A registered ZFP compression plugin for HDF5
Other
50 stars 22 forks source link

fix reading of byte-swapped input files (#95) #101

Closed helmutg closed 1 year ago

helmutg commented 1 year ago

When reading a byte-swapped file, the input is grouped to 4-byte words and each of them is swapped individually. When we try to read such a file, we first validate its header using zfp_read_header with the ZFP_HEADER_MAGIC flag. This flag causes it to only validate the first word to be "zfp\x05". If it is not exactly that, it gives up. Unfortunately, this magic word can already be swapped. The actual byte swapping code would only be tried once the full header would fail to read, so automatic byte swapping never worked.

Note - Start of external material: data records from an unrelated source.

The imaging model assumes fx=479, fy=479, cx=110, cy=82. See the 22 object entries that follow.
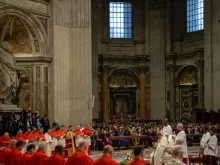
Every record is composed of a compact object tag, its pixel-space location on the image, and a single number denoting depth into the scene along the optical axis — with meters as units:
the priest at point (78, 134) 22.09
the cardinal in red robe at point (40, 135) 19.03
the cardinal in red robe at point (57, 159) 10.29
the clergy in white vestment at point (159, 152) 13.23
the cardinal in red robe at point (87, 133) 22.48
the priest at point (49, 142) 20.08
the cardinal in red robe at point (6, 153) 12.20
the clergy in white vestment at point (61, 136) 21.20
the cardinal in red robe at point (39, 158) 10.91
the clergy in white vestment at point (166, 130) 14.63
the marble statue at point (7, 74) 23.97
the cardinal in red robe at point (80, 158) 10.17
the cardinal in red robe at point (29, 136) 18.95
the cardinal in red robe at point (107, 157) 9.30
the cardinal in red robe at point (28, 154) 11.15
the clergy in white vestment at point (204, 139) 18.41
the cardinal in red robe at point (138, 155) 8.60
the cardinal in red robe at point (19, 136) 18.42
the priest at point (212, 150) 18.02
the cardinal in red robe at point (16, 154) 11.83
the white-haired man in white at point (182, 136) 15.05
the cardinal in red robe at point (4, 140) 17.29
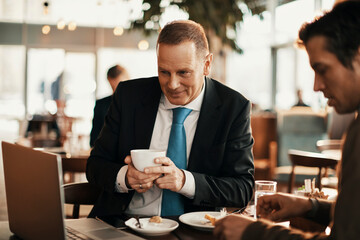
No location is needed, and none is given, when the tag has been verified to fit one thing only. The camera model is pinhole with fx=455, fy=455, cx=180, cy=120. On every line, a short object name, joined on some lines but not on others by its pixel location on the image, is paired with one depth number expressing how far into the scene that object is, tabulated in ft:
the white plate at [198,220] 4.36
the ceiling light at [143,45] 32.20
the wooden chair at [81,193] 6.57
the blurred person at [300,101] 28.38
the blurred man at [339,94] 2.82
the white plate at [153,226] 4.17
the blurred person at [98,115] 12.39
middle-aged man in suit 5.62
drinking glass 4.96
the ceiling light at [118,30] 26.25
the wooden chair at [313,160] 10.34
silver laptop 3.24
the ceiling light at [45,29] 33.37
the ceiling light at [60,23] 26.22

Instead, when encountering a header with bad magic, try swapping it already and only try reading the full header once the magic (normal or swapped) has been read successfully.

Thanks to Mark C. Miller, Peter Lindstrom and Enrico Zini for doing most of the debugging to get here.

markcmiller86 commented 1 year ago

Ok, sorry for long delay in assessing. I needed to fully understand why orig. implementation was failing and that new approach is best way to go.

What the filter is basically doing is using HDF5's cd_values stuff (an array of user-defined length of unsigned ints) to store a faux (or dummy) ZFP stream header. That is because that header captures everything the ZFP library needs to know about the compressed data. We use ZFP library to write its header into a buffer that is later treated by HDF5 as the dataset's cd_values array and we do the reverse when reading.

But, ZFP is expecting to be able to do that in an endian-agnostic way. In otherwords, you get the same sequence of bytes in the ZFP stream regardless of whether its done on a big-endian or little-endian machine. Thats fine but the cd_values array of unsigned ints is NOT endian-agnostic. It is designed to store little endian to the file but nonetheless handle byte swapping of the cd_values data (on both write and read) when interacting with a big endian caller.

So, ZFP's header will wind up experiencing byte swapping from HDF5 on big endian systems. The implementation was to trigger off a failure of ZFP to read its header as a hint that maybe the data got byte-swapped and then UNswap the data and try reading the header a second time. That worked fine until separate logic to read just ZFP's MAGIC was introduced (cd1de1c) but did not also handle the possible byte-swapping scenario.

Thanks so much to @helmutg for finding and fixing.